If your own answer is "I want to use it to read books on," then Android tabs could have a serious competitor in the form of the latest Kindle (Amazon link), in all its super-thin slate grey monochrome sleekness. After all, it does have the right type of screen for it - readable in direct sunlight, and without producing eyestrain from the glare... because there is no glare.
The first couple of generations of Kindle didn't appeal hugely, probably because they looked too much like a plastic orbital transport ship from a 1970s Star Wars toy set, but also because (as with Sony's effort, which I tried very hard, but struggled, to like lots) the page update was just too slow.
And a "proper" keyboard on an ebook reader just seems wrong. Here's a keyboard on a device that's solely for reading; while devices that are more for sending emails etc (ipads, Android tabs) have no keyboard. The universe just seems all messed up.

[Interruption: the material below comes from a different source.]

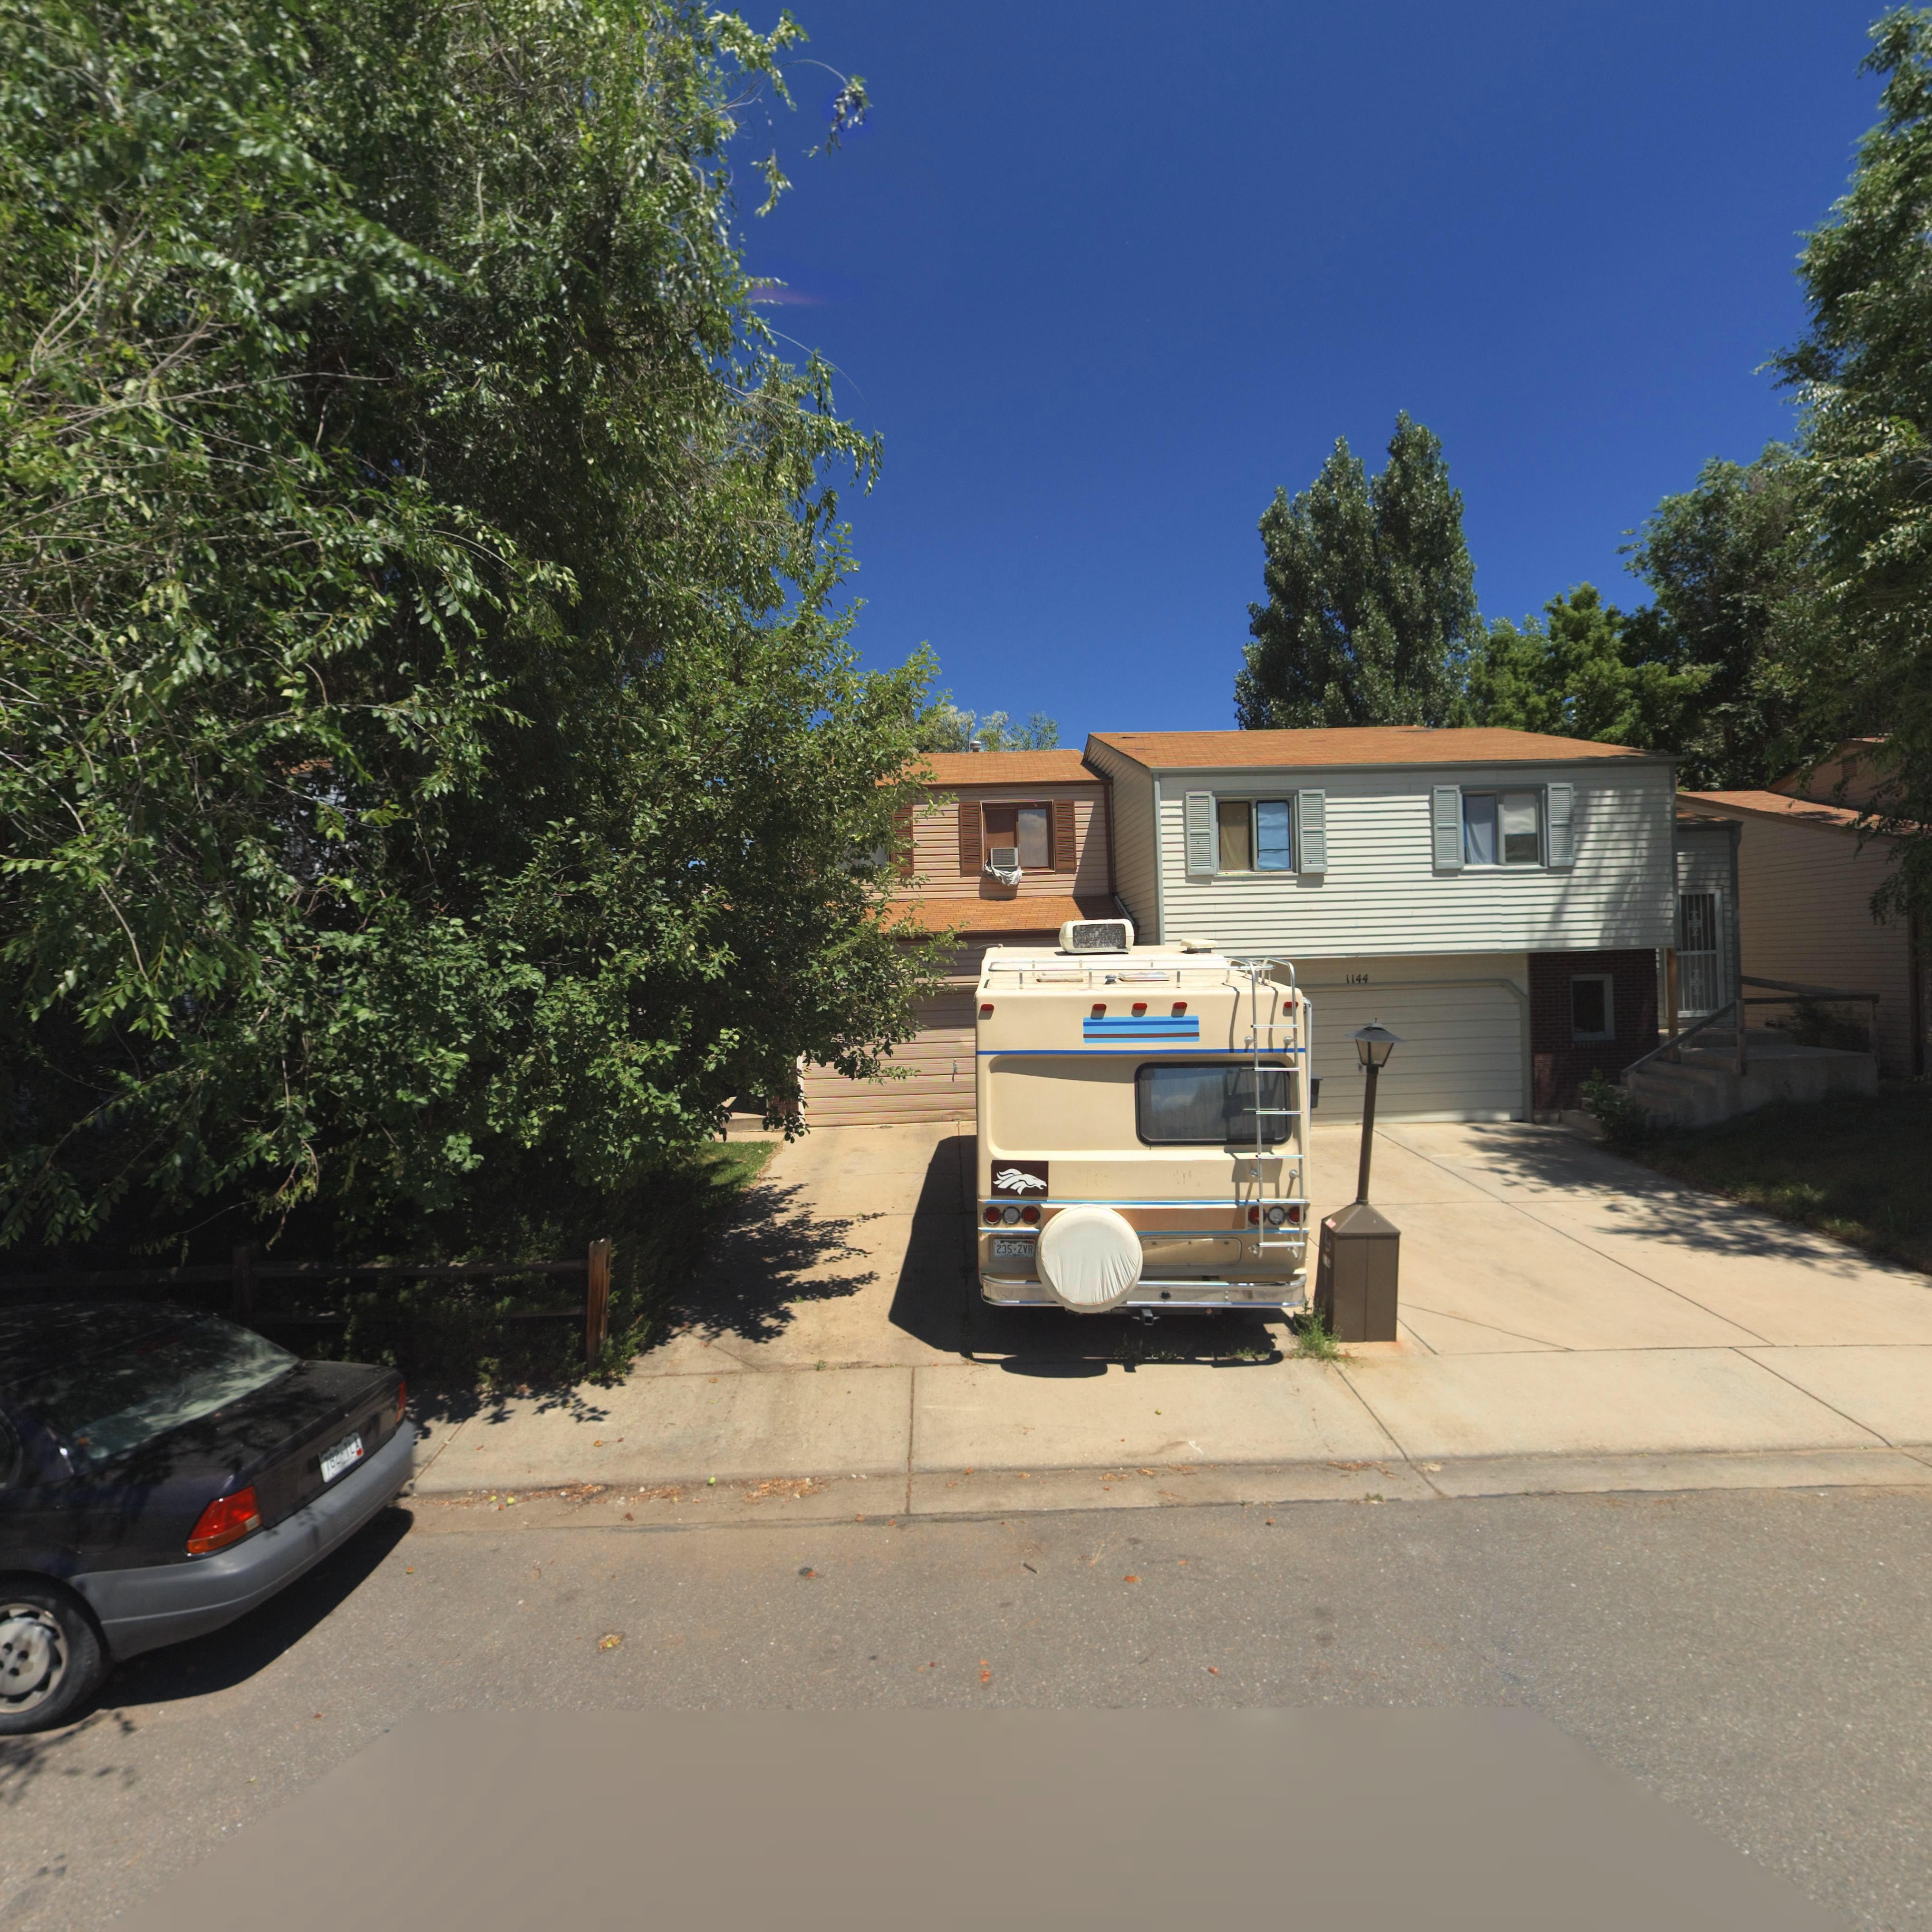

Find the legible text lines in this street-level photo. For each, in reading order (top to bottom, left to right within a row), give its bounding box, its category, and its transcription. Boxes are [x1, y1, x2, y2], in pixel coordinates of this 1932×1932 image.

[1345, 973, 1369, 984] StreetNumber: 1144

But the latest Kindle incarnation, just released in the UK, finally lands the Kindle in "desirable" territory - even though the physical keyboard is still there. The page update speed is also much improved, as is the screen contrast.
(Of course, I *have* to buy one, so as to test Fingerpress ebooks out on there. It's a hard life... Actually mine was just dispatched yesterday - to be honest, I'm all excited and can't wait for it to turn up).
The new Kindle has the advantage that it does one thing, and does it extremely well - as long as reading a book is what you want to do.
If, on the other hand, you answered "I want to use my tablet device to watch movies on," or "browse the web", "send emails" etc, then naturally Android's still your tin man.